Caio Mesquita: Vencendo a gravidade

Sou grande admirador de Scott Galloway, tendo-o citado com alguma frequência por aqui. Recomendo, em particular, seu podcast — especialmente o “Prof G Markets”, apresentado em conjunto com seu pupilo, Ed Elson.
Apesar de ser um pouco “liberal” (no sentido americano) para o meu gosto, Galloway traz excelentes comentários sobre as estratégias das principais empresas dos Estados Unidos. Se você ainda não ouviu, fica aqui a recomendação.
Recentemente, recebi uma newsletter dele com o título: “Earners vs Owners”. Vale a leitura. Mas, mais do que isso, vale a reflexão.
Galloway parte de uma distinção incômoda, porém verdadeira: entre quem trabalha pelo dinheiro e quem faz o dinheiro trabalhar. Assim, ele divide as pessoas entre os muitos “earners” e os poucos “owners”.
Essa distinção fica ainda mais evidente agora, em pleno mês de maio, com o prazo da declaração do Imposto de Renda batendo à porta. Temos até o dia 30 para acertar as contas com o Leão. E, como sempre, quem depende de salário é quem mais sangra.
Um assalariado no Brasil pode pagar até 27,5% de IR sobre sua renda mensal, retido direto na fonte, antes mesmo de ver o dinheiro. Já quem vive de dividendos… nada paga. Desde 1996, os dividendos são isentos no Brasil. Você pode receber R$ 100 mil por mês em lucros e não pagar um centavo de IR sobre isso.
Nos Estados Unidos, ao menos, a diferença é menor. Lá, dividendos são tributados em 15% ou 20%, dependendo da faixa de renda. Ainda é vantajoso em relação ao salário, que pode ser taxado em até 37%, mas há ao menos uma tentativa de equilíbrio.
Independentemente do país, porém, o sistema tende a premiar quem tem capital (owners), e castigar quem só tem o tempo para vender (earners).
Os earners são os que vivem do contracheque. Médicos, advogados, executivos, servidores. Gente que trabalha muito e, muitas vezes, vive bem. Mas que precisa continuar correndo. O dinheiro entra e sai. O relógio manda em tudo.
A legislação tributária permite algum planejamento: liberais e autônomos conseguem estruturar parte da remuneração via dividendos, aliviando a carga fiscal. Ainda assim, earners continuam sendo earners.
Já os owners vivem outra realidade. Acumularam ativos: imóveis, ações, empresas, cotas de fundos. Os rendimentos chegam sem que precisem sair de casa. Não dependem de esforço físico, nem de horas extras. Depende de tempo, paciência e uma estratégia clara de acumulação.
A condição necessária e suficiente para evoluir de earner para owner passa pela acumulação do capital necessário e aqui Galloway traz uma analogia interessante.

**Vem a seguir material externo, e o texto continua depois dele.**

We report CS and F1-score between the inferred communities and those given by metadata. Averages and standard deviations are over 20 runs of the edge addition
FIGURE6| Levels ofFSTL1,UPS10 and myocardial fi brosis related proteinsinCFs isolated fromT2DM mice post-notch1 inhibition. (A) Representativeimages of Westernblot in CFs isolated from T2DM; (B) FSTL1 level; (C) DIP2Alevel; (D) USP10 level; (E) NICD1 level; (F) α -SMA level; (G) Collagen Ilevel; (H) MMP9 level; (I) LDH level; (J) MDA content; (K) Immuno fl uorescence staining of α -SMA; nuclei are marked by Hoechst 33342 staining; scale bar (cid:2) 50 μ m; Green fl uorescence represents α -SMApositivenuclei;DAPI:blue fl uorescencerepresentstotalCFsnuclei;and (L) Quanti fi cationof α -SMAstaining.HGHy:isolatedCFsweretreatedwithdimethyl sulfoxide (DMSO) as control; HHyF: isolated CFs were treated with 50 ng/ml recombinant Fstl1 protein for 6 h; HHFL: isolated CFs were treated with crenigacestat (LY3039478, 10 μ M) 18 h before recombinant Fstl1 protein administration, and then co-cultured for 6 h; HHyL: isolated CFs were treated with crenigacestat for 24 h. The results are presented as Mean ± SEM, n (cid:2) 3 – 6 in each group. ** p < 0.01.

O americano compara a construção de patrimônio com o lançamento de um foguete rumo ao espaço. Para sair da atmosfera, é preciso queimar 95% do combustível. O mesmo acontece com o dinheiro: nos primeiros anos, a gravidade dos gastos é esmagadora. Cada real poupado é uma batalha.

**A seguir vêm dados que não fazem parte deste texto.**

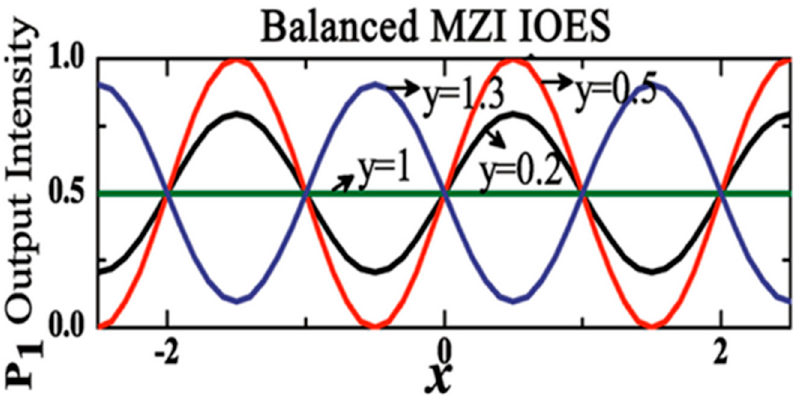
Figure 2. Simulation results for the light output intensity versus driving voltage with y = 0.2, 0.5, 1, and 1.3.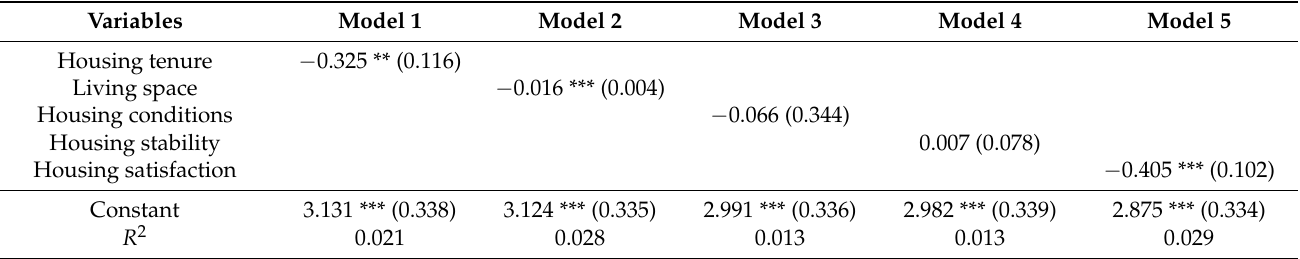
Table 3. Regression results of housing status and stress.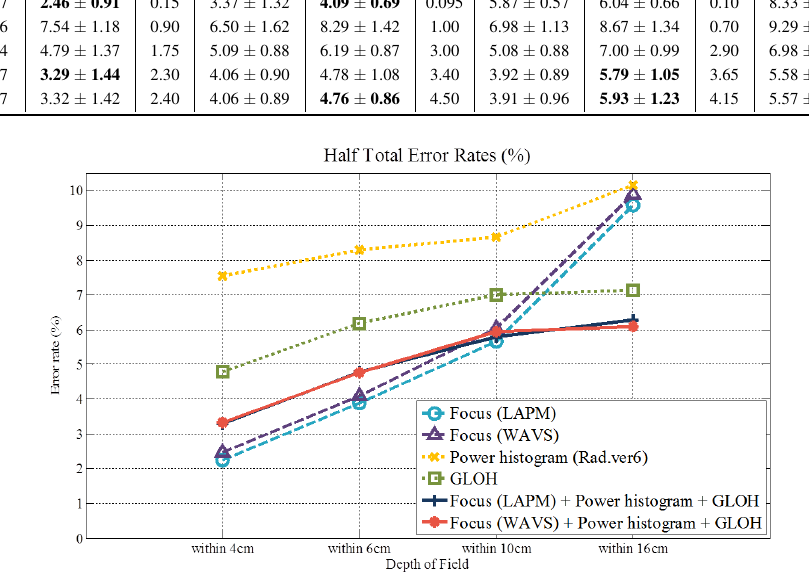
Figure 21. HTERs (%) of features.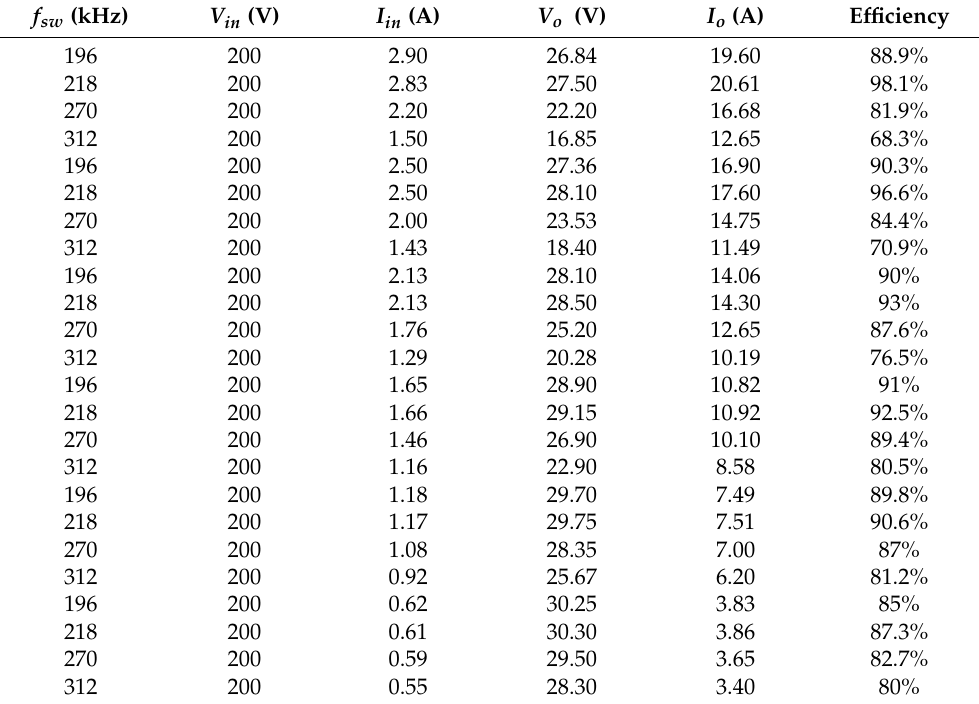
Table 3. Conventional frequency modulation (FM) efficiency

Poupar os primeiros R$ 100 mil é um inferno. Requer esforço contínuo, sacrifício, disciplina, e parece que nada anda. Mas, uma vez ultrapassada a estratosfera, tudo muda. Os R$ 100 mil seguintes vêm mais rápido. O motor da composição começa a agir. Você enxerga a curvatura da Terra e, com ela, um novo horizonte.
O segredo está em sobreviver à decolagem.
Chega um ponto em que sua renda atual excede seus gastos com folga. E, mais importante, seu patrimônio trabalha por você. Você dorme, e ele rende. Compra tempo, segurança, tranquilidade. E tudo isso com um tratamento tributário vantajoso.
Claro que é difícil, mas é possível. Não exige genialidade. Só exige constância. Comprar ativos todo mês. Reinvestir os rendimentos. Gastar menos do que se ganha. Evitar dívidas burras. E entender que o jogo é de décadas, não de meses.
Estamos no meio do prazo da declaração de IR. Aproveite o momento para olhar suas fontes de renda com atenção. Pergunte-se: estou na coluna dos earners ou estou, aos poucos, migrando para o lado dos owners?
E se quiser começar a virar a chave, não espere a próxima restituição. Comece agora.